### Supplied material:
════════

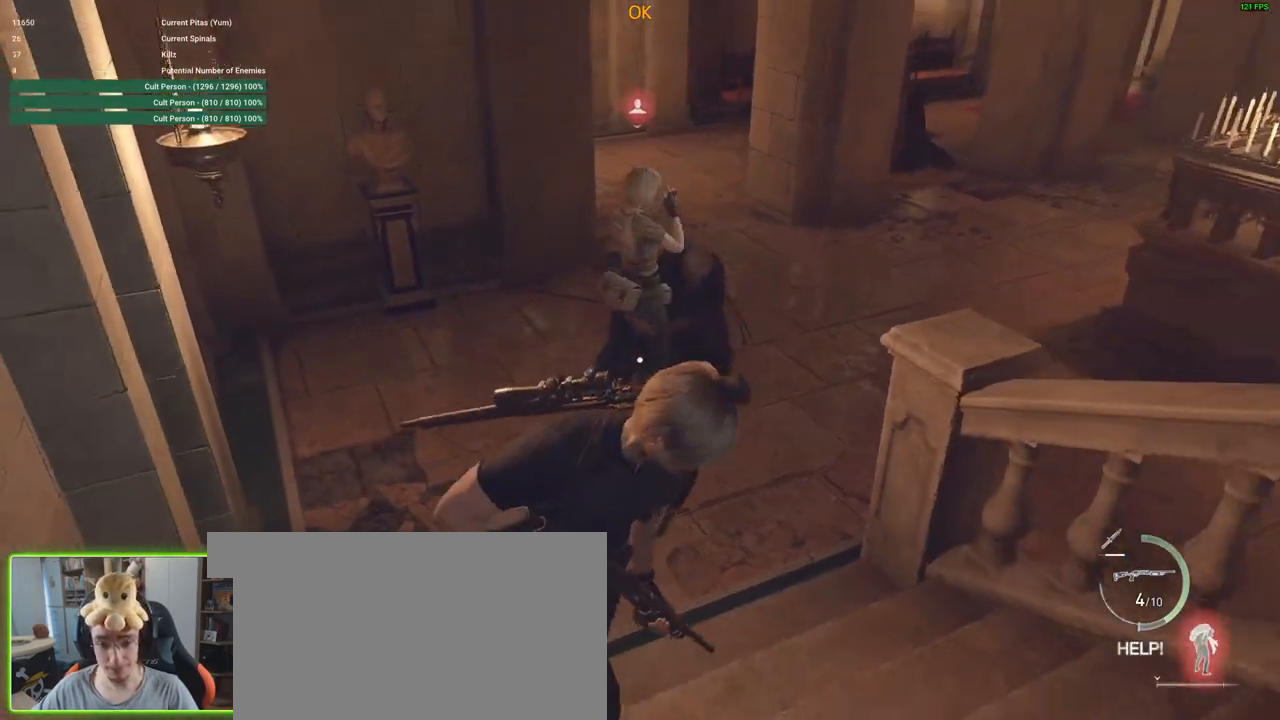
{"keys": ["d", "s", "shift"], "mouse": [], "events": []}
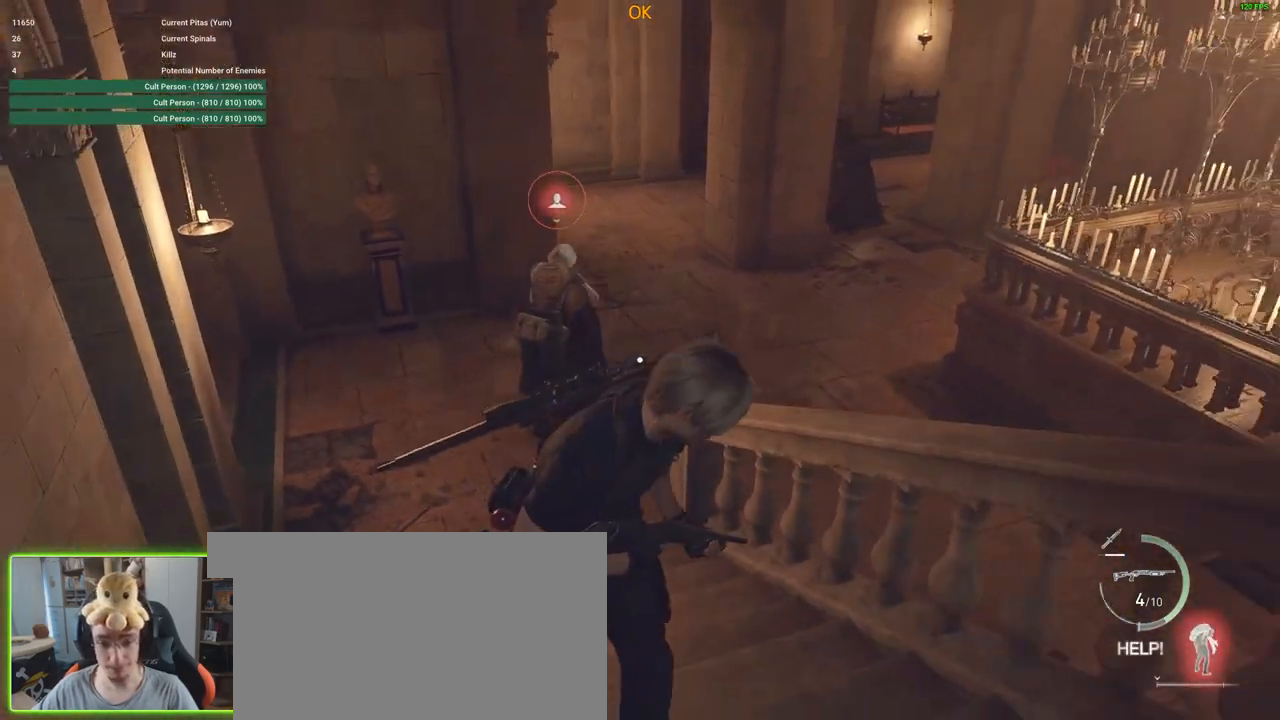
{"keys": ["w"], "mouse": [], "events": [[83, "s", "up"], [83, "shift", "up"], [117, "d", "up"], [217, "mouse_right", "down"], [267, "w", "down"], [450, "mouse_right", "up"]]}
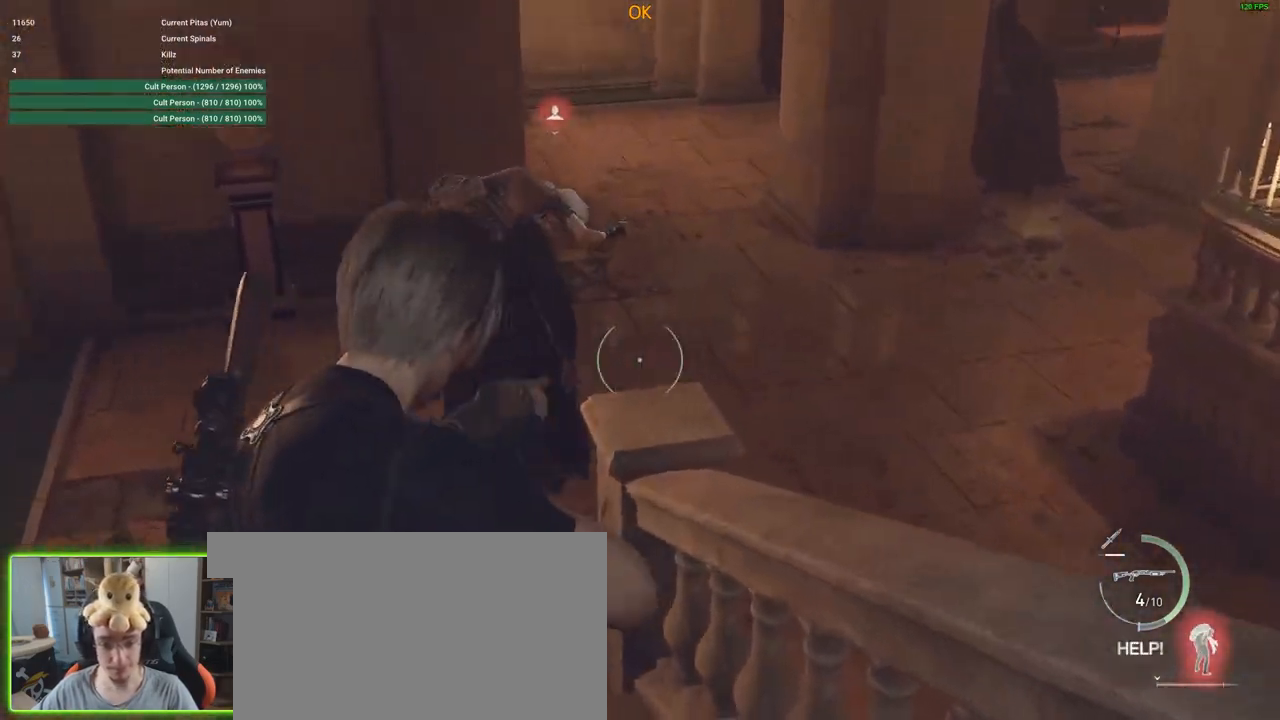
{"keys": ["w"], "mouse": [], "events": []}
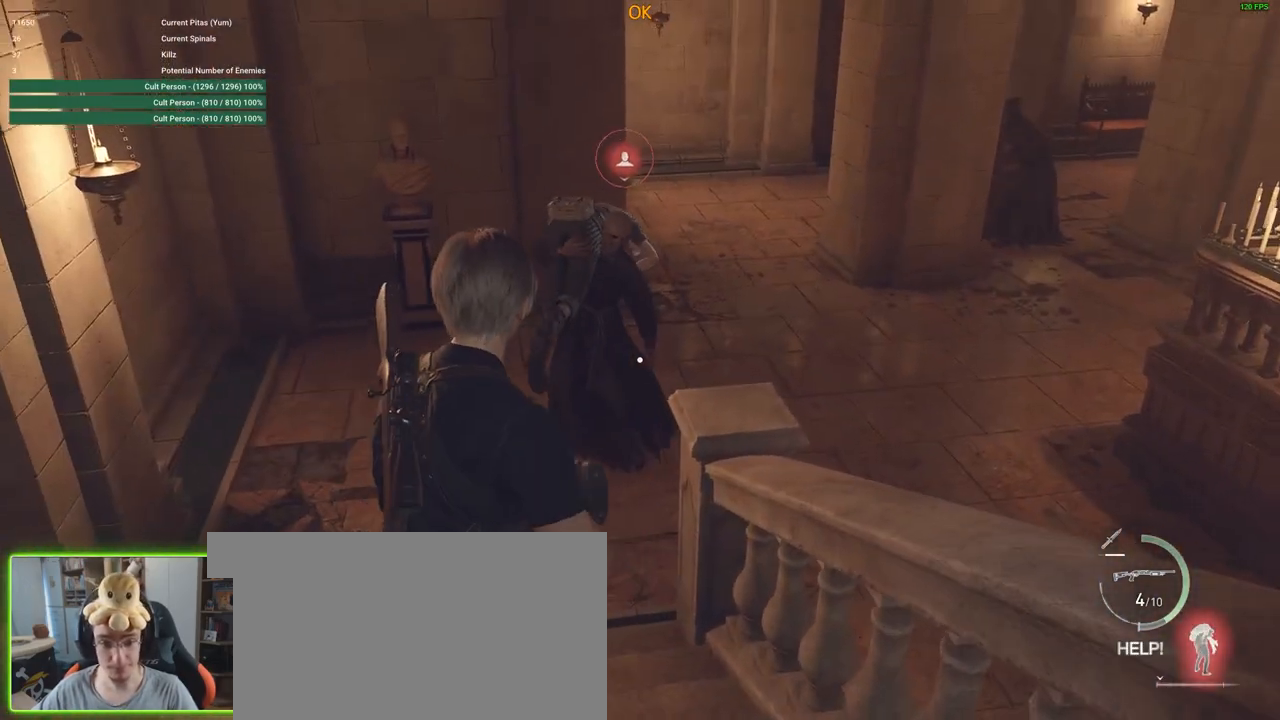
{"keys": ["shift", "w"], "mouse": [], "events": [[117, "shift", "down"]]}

════════

### Requirement:
In the data above, find each line where the string "shift" appears, then copy it.

### Output for this task:
{"keys": ["d", "s", "shift"], "mouse": [], "events": []}
{"keys": ["w"], "mouse": [], "events": [[83, "s", "up"], [83, "shift", "up"], [117, "d", "up"], [217, "mouse_right", "down"], [267, "w", "down"], [450, "mouse_right", "up"]]}
{"keys": ["shift", "w"], "mouse": [], "events": [[117, "shift", "down"]]}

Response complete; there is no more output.